**The problem**
Using the listing below, work out how many lines carry the word "axis", and state nothing but that number.

**Input data**
►
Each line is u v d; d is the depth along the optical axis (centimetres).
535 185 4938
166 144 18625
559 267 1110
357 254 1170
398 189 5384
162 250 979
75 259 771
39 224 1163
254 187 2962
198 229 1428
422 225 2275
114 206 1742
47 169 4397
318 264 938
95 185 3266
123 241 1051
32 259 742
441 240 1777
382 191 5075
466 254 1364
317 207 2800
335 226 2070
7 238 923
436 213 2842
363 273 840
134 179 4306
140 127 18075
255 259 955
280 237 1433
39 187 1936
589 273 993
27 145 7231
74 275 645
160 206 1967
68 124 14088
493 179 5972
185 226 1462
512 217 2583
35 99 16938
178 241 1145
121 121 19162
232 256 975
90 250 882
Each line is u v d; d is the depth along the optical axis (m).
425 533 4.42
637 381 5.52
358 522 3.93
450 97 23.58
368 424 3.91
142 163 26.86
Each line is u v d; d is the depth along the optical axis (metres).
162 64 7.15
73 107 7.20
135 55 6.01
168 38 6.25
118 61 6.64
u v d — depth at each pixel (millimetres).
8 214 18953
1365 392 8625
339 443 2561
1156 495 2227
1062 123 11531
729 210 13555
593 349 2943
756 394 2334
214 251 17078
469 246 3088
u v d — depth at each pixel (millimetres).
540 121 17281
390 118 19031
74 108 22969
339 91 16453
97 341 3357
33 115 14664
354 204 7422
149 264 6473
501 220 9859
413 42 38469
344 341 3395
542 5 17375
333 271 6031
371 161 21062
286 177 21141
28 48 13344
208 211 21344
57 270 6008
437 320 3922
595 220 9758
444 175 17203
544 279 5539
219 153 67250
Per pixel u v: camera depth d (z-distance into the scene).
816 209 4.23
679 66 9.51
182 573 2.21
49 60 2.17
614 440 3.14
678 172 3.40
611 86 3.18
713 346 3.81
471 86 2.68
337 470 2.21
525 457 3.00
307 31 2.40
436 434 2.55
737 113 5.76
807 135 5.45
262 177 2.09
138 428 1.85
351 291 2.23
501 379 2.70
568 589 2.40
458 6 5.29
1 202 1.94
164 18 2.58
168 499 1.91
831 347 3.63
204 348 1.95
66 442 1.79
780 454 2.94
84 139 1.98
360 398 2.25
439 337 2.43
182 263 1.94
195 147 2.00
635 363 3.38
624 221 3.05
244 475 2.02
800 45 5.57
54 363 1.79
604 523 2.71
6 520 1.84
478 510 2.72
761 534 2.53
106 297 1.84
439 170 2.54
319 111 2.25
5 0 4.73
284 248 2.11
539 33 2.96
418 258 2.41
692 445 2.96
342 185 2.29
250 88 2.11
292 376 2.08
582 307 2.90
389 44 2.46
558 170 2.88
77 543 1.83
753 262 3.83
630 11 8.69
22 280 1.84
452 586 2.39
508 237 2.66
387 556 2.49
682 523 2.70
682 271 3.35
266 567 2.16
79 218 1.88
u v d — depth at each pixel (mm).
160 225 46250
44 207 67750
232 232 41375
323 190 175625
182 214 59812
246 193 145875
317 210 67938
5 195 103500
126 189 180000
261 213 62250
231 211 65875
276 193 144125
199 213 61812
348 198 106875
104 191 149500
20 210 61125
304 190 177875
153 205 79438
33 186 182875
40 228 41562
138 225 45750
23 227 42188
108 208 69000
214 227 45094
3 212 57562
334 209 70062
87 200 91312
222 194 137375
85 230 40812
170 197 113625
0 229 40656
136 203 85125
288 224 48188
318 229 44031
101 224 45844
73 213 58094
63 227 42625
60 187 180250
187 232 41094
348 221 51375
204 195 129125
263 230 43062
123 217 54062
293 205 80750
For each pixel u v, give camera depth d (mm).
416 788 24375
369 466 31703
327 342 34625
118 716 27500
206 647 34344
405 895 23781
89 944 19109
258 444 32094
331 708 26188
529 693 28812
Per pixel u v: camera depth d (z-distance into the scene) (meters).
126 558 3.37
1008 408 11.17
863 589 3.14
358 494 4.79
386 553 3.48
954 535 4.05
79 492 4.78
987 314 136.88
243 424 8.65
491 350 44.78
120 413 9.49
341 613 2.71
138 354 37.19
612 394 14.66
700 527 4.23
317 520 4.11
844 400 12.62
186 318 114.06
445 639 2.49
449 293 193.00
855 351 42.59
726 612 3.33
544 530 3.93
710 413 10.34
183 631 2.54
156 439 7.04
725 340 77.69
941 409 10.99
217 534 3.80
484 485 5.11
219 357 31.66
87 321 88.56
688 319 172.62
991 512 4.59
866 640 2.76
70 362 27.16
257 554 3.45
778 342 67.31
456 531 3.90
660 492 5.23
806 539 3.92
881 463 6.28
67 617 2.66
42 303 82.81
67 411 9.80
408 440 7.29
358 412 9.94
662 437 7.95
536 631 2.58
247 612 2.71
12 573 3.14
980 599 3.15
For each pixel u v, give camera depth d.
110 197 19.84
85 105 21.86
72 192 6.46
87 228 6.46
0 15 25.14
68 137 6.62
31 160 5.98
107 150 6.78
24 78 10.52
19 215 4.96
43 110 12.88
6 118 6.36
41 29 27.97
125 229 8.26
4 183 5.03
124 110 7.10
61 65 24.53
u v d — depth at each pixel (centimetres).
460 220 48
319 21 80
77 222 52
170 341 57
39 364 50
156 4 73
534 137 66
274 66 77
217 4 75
◄
**Output for this task**
3